==== EXERCISE DATA
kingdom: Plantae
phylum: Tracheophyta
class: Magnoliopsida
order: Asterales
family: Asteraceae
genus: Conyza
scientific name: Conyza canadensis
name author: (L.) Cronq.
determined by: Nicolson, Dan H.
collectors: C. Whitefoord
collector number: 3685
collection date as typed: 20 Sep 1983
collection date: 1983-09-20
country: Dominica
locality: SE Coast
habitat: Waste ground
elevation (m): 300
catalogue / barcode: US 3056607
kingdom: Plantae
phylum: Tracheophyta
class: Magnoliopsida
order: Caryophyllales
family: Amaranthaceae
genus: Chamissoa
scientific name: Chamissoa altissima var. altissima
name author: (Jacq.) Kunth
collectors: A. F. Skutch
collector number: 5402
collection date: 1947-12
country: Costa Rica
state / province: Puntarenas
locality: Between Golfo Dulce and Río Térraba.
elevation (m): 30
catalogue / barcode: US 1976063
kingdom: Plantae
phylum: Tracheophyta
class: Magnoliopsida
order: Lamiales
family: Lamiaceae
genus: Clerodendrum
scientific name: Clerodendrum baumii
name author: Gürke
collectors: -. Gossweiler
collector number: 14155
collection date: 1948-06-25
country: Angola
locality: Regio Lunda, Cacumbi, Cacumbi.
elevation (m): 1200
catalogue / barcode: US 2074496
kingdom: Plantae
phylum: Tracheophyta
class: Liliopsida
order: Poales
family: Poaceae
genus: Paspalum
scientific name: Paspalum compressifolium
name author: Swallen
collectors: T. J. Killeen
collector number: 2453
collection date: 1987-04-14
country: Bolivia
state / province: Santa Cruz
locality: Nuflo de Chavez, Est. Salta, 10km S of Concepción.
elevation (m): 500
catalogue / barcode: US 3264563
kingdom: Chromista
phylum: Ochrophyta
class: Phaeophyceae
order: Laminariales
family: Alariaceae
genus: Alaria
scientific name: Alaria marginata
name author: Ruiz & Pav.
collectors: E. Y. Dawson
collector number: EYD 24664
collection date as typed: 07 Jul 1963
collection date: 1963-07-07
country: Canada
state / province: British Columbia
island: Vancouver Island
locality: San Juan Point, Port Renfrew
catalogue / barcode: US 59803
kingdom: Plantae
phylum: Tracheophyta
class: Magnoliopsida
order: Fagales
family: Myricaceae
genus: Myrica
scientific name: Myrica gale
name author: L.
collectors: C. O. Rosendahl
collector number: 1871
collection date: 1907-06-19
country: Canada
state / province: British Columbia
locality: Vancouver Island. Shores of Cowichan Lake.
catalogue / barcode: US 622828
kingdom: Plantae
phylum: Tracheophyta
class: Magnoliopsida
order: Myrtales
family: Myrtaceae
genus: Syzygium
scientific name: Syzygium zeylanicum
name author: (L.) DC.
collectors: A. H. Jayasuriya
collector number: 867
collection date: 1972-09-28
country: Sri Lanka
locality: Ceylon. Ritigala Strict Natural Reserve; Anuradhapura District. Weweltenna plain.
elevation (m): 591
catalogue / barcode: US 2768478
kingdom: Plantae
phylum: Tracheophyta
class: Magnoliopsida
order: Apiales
========
# [REQUIREMENTS]
Recast the rows from the line containing "name author: (Jacq.) Kunth" through the line containing "island: Vancouver Island" as a two-column CSV with the headers "field" and "value". Give one CSV row per line, enclose each entry in double quotation marks, and replace any line breaks with spaces.

# [WRITTEN REPLY]
field,value
"name author:","(Jacq.) Kunth"
"collectors:","A. F. Skutch"
"collector number:","5402"
"collection date:","1947-12"
"country:","Costa Rica"
"state / province:","Puntarenas"
"locality:","Between Golfo Dulce and Río Térraba."
"elevation (m):","30"
"catalogue / barcode:","US 1976063"
"kingdom:","Plantae"
"phylum:","Tracheophyta"
"class:","Magnoliopsida"
"order:","Lamiales"
"family:","Lamiaceae"
"genus:","Clerodendrum"
"scientific name:","Clerodendrum baumii"
"name author:","Gürke"
"collectors:","-. Gossweiler"
"collector number:","14155"
"collection date:","1948-06-25"
"country:","Angola"
"locality:","Regio Lunda, Cacumbi, Cacumbi."
"elevation (m):","1200"
"catalogue / barcode:","US 2074496"
"kingdom:","Plantae"
"phylum:","Tracheophyta"
"class:","Liliopsida"
"order:","Poales"
"family:","Poaceae"
"genus:","Paspalum"
"scientific name:","Paspalum compressifolium"
"name author:","Swallen"
"collectors:","T. J. Killeen"
"collector number:","2453"
"collection date:","1987-04-14"
"country:","Bolivia"
"state / province:","Santa Cruz"
"locality:","Nuflo de Chavez, Est. Salta, 10km S of Concepción."
"elevation (m):","500"
"catalogue / barcode:","US 3264563"
"kingdom:","Chromista"
"phylum:","Ochrophyta"
"class:","Phaeophyceae"
"order:","Laminariales"
"family:","Alariaceae"
"genus:","Alaria"
"scientific name:","Alaria marginata"
"name author:","Ruiz & Pav."
"collectors:","E. Y. Dawson"
"collector number:","EYD 24664"
"collection date as typed:","07 Jul 1963"
"collection date:","1963-07-07"
"country:","Canada"
"state / province:","British Columbia"
"island:","Vancouver Island"